__데이터__
--- --- ---
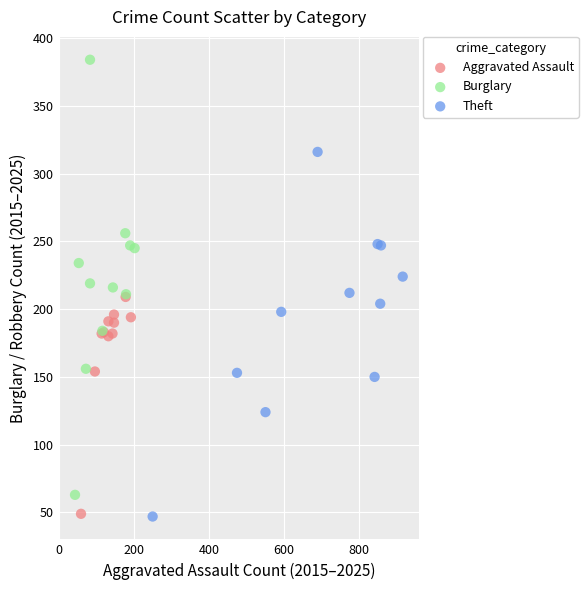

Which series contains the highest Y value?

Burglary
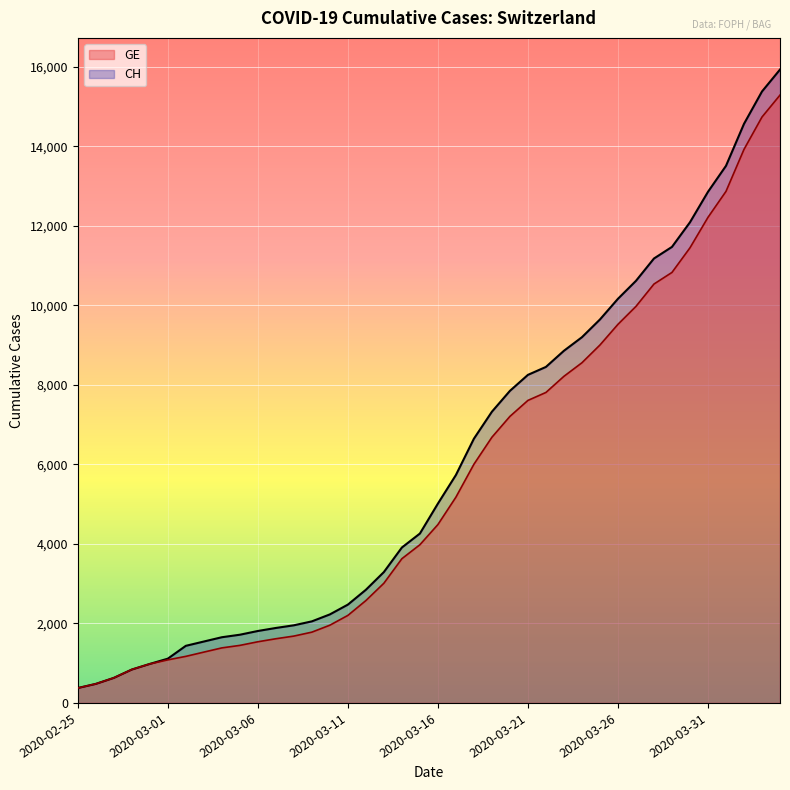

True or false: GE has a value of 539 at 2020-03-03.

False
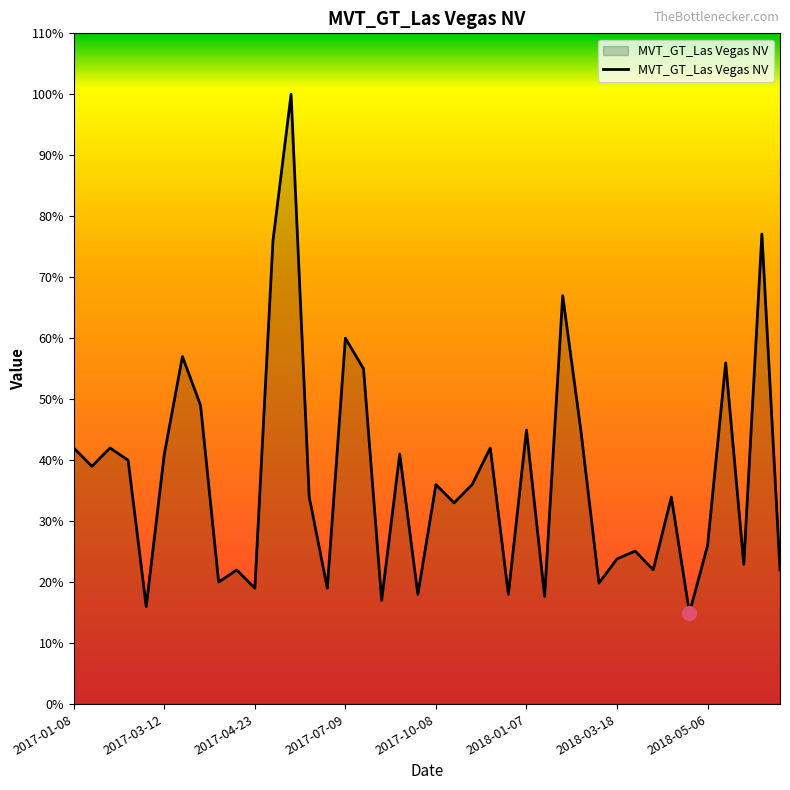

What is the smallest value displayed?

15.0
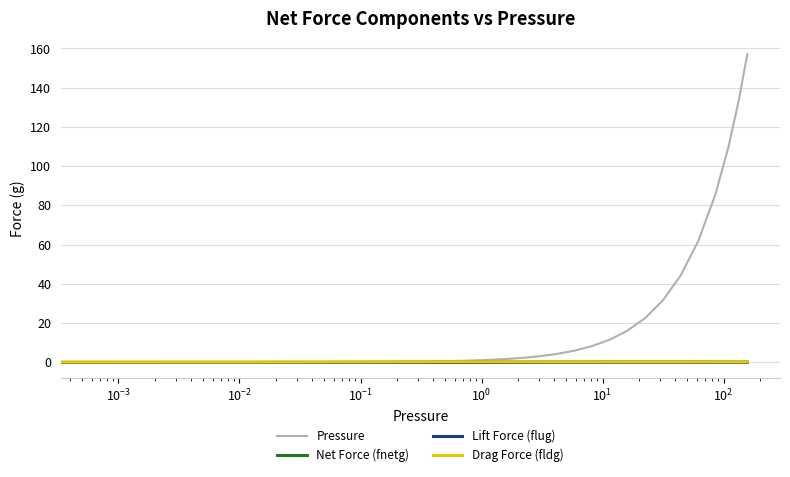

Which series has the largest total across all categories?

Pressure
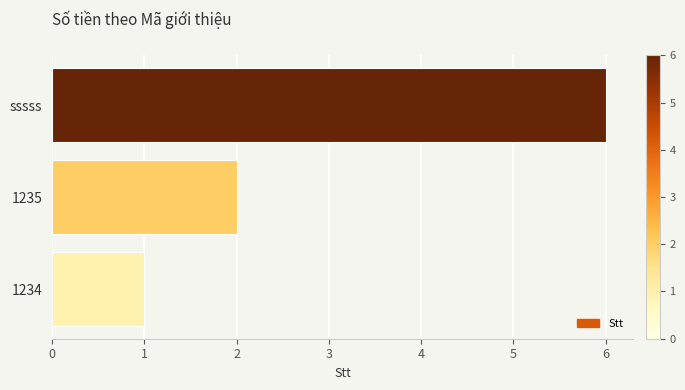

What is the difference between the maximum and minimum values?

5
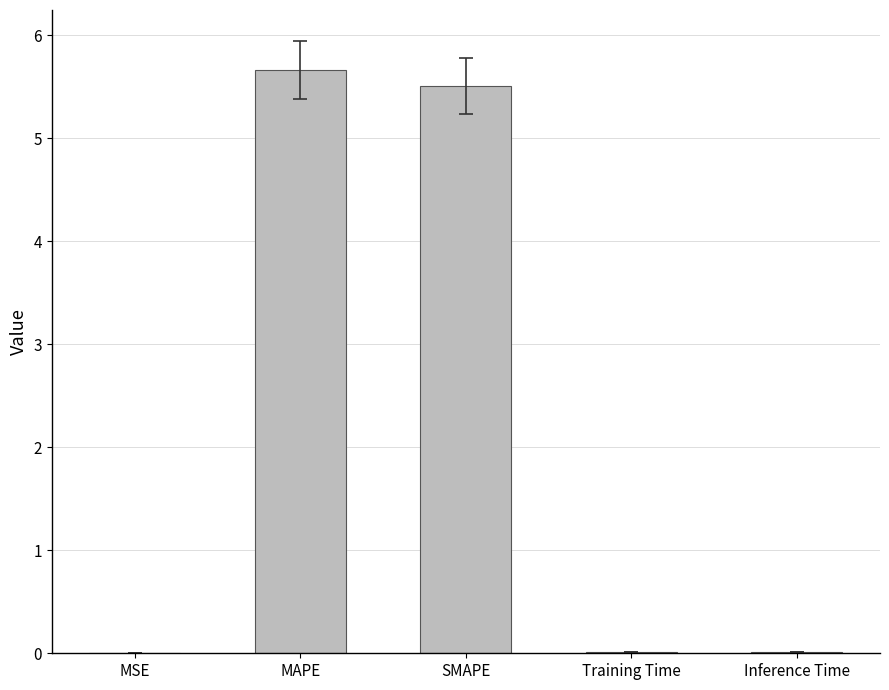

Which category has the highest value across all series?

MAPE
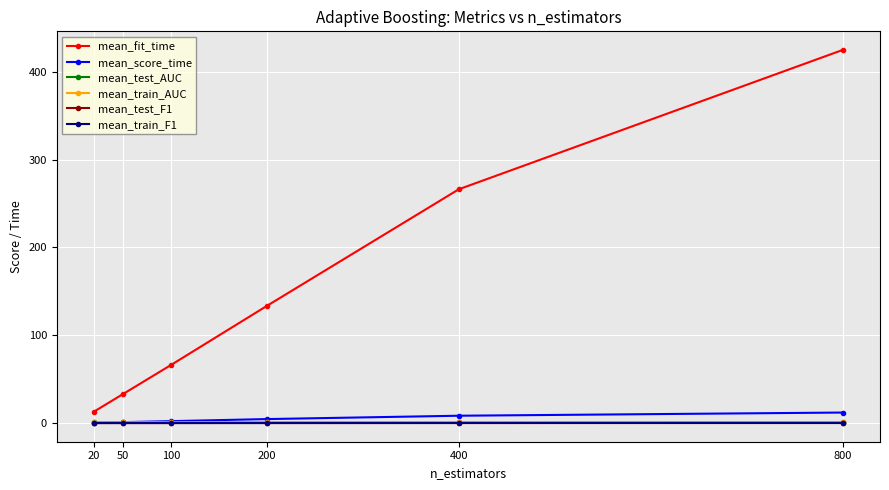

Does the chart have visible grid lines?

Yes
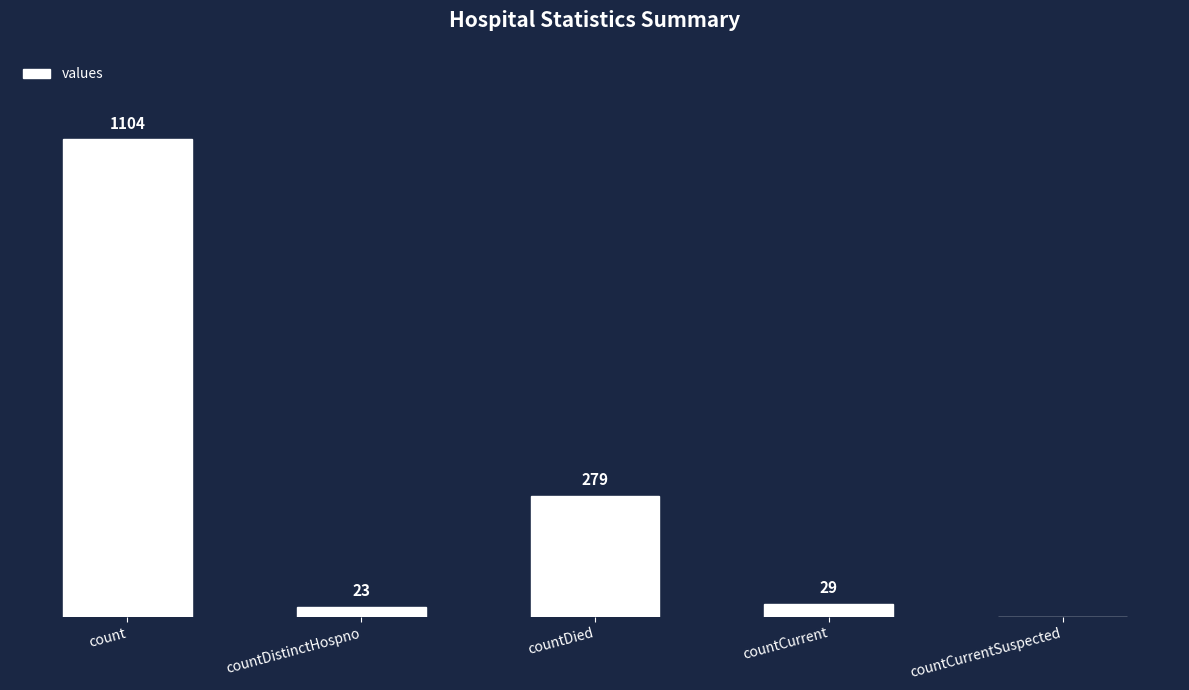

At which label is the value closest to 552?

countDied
--- --- ---
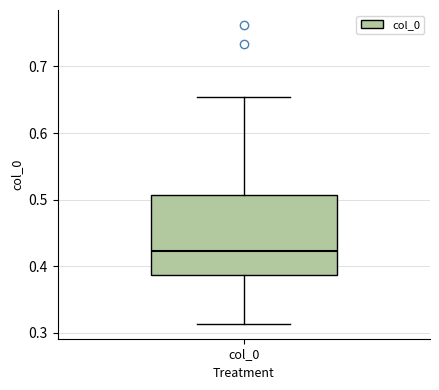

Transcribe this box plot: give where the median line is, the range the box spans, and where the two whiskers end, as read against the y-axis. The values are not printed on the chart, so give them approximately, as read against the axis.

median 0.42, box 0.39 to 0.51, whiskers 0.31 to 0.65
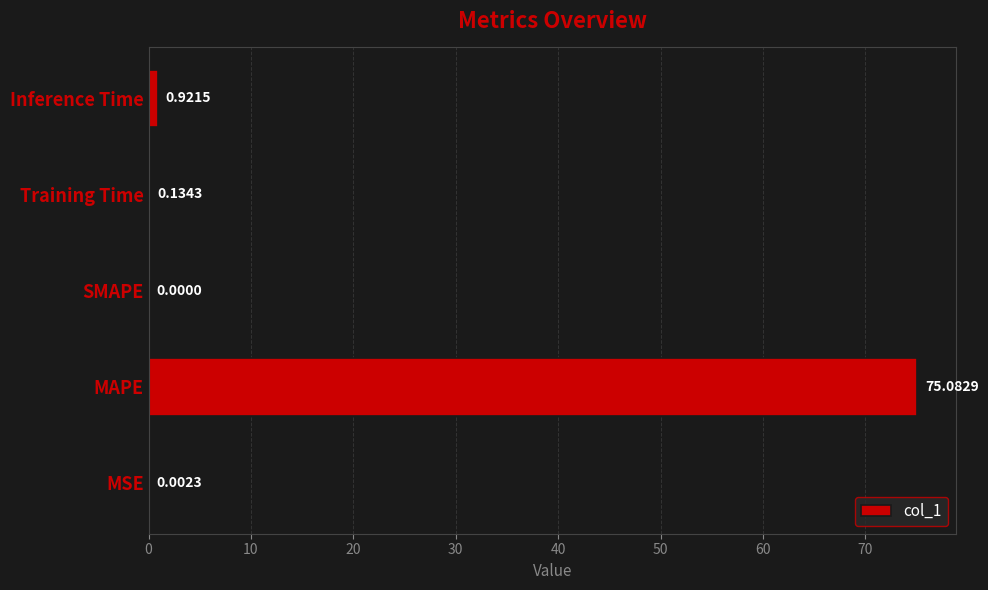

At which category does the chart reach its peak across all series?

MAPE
--- --- ---
위 데이터에서 "What is the difference"이 들어 있는 줄에서 시작해 "At which label is the value closest to 552?"가 들어 있는 줄에서 끝나도록, 두 줄을 모두 포함하여 빈 줄을 뺀 번호 목록으로 바꾸세요. 그림은 답에 넣지 마세요.

1. What is the difference between the maximum and minimum values?
2. 5
3. Which category has the highest value across all series?
4. MAPE
5. Does the chart have visible grid lines?
6. Yes
7. At which label is the value closest to 552?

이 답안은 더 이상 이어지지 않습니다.